In the meantime if someone wants to propose the above change as a PR, that would also be welcome. In fact if it comes from someone who is directly affected by the problem, it will have more weight behind it.
I was able to reproduce this kind of, but I had to hack my CMake config manually and even then ended up with system ncurses also being referenced. This is no doubt a skill issue on my part but I'm not going to propose a change I can't verify either, especially when it is to a build system.
I've stumbled upon this issue as well for LLVM 19.1.0+19.1.1 which can easily be reproduced with Ncurses 6.5 which got terminfo functions separated from ncurses by default.
@vityank do you know how to properly configure CMake to use an ncurses that is not the system one?
Also please provide the configure command for ncurses. In my attempts I used:
$ ./configure --with-termlib --without-ada --with-shared --with-cxx-shared
Does that look correct?
I did setup Spack and built main
without any issue which either means I did something wrong or the included patch for 19 also applies to 20, but that's not what I understood from the code.

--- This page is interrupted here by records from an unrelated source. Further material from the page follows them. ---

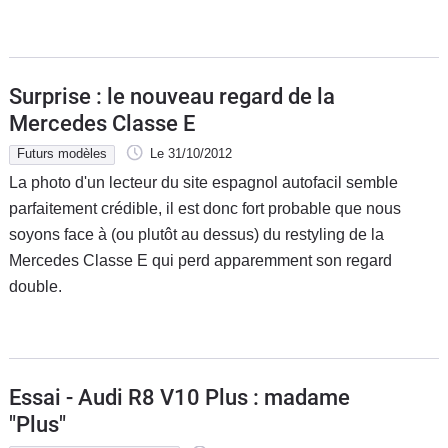
Surprise : le nouveau regard de la
Mercedes Classe E
Futurs modèles
Le 31/10/2012
La photo d'un lecteur du site espagnol autofacil semble
parfaitement crédible, il est donc fort probable que nous
soyons face à (ou plutôt au dessus) du restyling de la
Mercedes Classe E qui perd apparemment son regard
double.
Essai - Audi R8 V10 Plus : madame
"Plus"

If you don't want to wait for me to figure out the non-spack build, confirm that the above fix (or the one already in spack for 19.x) works with main
and send a PR for it (https://llvm.org/docs/Contributing.html). I am much more able to check that the existing builds work, rather than reproducing this new (to us at least) build configuration.
This started in RC1 and I was hoping to get it fixed before it was released.
The failure is about linking Curses-related objects, spitting out many errors like
and many, many more
I wonder if #25067 has been inadvertently re-introduced?